We are now in the situation that with an appropriate scaling of $S^4(1)$ we can can treat the hydrogen atom by an appropriate scaling of the metric so that the scaling of $C_{nl}$ reproduce the energy levels of the hydrogen atom with a Lamb shift difference.  We certainly have the situation where a single scaling by a constant $1/B$ would fix the principal energy level differences and we would obtain the variations in the fine structure by using $C_{nl}/B$.  This is a step in the right direction but it begs the question of why the universe has radius $1/h$.

CONSISTENCY QUESTION

The empirically chosen scale $B$ is extremely unsatisfactory because although numerically it is a reasonable model that does explain the Lamb shift, it is not yet clear how the natural Dirac operator of $S^4(1/h)$ is involved in describing hydrogen.  They differ by a conformal transformation of $S^4(1)$ so we naively assume that Dirac equation is conformally invariant then we have one answer to the question.  But this is not yet a satisfactory fundamental geometric explanation using the specific geometry of $S^4(1/h)$.

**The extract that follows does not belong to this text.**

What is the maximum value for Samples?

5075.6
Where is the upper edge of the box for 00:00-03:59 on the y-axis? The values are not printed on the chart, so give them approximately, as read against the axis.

IMPLICATIONS OF ORDER OF MAGNITUDE MATCH TO LAMB SHIFT

Despite not yet having produced the ‘right’ Dirac theory of hydrogen-like electrons with the arbitrary scaling $B$, we can produce a situation where the geometric Dirac operator on a 4-sphere explains the Lamb shift and the principal energy level differences, we do have a reasonable explanation of the Lamb shift directly from the geometry of the universe and the Dirac equation.  In particular this explanation of the Lamb shift did not require any form of quantization beyond what is already produced by the 4-sphere geometry.  Therefore this unsatisfactory theory is still sufficient to show that it is possible to explain the empirical hydrogen energy spectrum without the need for a complex quantum field theory.  In particular, we can mark off ‘Lamb shift’ as a fundamental reason to seek a quantum field theory.  Our explanation of the energy levels of hydrogen can be described by classical spinor fields.